[Data items]
━━━━━━━━━━━━━━━━━━━━
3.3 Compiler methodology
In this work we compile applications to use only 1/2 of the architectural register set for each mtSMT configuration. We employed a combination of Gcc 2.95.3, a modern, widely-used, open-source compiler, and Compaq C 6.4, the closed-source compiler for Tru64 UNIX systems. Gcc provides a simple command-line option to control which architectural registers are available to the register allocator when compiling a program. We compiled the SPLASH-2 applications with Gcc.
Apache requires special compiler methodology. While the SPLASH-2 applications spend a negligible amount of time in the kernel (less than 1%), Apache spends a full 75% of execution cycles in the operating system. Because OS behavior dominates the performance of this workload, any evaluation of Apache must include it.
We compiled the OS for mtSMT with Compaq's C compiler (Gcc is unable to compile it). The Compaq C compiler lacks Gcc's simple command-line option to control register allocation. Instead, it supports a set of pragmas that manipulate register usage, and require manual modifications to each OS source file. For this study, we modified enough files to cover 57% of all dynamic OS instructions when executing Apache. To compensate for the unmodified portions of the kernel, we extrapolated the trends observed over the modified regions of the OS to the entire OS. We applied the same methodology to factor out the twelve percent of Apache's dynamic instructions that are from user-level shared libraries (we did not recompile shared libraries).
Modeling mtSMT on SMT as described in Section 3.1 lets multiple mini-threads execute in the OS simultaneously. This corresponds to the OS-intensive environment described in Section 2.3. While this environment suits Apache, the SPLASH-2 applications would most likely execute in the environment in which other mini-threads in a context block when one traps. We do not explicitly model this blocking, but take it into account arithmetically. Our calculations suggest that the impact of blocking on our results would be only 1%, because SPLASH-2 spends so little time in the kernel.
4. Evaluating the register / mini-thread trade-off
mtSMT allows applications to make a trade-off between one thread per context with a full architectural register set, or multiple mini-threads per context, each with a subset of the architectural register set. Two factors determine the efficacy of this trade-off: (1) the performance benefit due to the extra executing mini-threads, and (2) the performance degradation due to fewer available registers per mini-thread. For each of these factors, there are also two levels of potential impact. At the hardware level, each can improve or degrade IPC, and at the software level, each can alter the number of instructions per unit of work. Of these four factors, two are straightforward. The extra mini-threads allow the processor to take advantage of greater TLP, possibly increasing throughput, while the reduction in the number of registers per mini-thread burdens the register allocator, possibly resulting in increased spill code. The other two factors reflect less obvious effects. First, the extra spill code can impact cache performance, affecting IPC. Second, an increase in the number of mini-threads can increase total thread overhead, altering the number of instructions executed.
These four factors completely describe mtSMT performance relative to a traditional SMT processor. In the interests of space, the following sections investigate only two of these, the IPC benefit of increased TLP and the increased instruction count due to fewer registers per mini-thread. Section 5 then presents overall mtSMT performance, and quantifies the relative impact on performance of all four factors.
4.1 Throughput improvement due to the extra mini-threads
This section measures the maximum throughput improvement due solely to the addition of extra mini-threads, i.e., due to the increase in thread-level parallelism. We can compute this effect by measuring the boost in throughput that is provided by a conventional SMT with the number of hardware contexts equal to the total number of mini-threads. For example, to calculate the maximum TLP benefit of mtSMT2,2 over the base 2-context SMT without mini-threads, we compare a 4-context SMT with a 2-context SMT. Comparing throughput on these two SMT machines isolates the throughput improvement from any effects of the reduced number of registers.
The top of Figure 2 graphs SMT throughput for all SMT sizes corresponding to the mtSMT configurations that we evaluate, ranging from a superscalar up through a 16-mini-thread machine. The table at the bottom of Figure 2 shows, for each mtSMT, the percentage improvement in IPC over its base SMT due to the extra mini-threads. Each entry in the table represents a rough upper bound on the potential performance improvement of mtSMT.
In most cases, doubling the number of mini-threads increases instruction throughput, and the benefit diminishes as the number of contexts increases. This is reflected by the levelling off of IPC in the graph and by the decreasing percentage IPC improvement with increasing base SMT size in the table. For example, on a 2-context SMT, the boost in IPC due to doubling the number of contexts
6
━━━━━━━━━━━━━━━━━━━━
Scan the data above for the string "percentage". Copy every line in which it appears.

The top of Figure 2 graphs SMT throughput for all SMT sizes corresponding to the mtSMT configurations that we evaluate, ranging from a superscalar up through a 16-mini-thread machine. The table at the bottom of Figure 2 shows, for each mtSMT, the percentage improvement in IPC over its base SMT due to the extra mini-threads. Each entry in the table represents a rough upper bound on the potential performance improvement of mtSMT.
In most cases, doubling the number of mini-threads increases instruction throughput, and the benefit diminishes as the number of contexts increases. This is reflected by the levelling off of IPC in the graph and by the decreasing percentage IPC improvement with increasing base SMT size in the table. For example, on a 2-context SMT, the boost in IPC due to doubling the number of contexts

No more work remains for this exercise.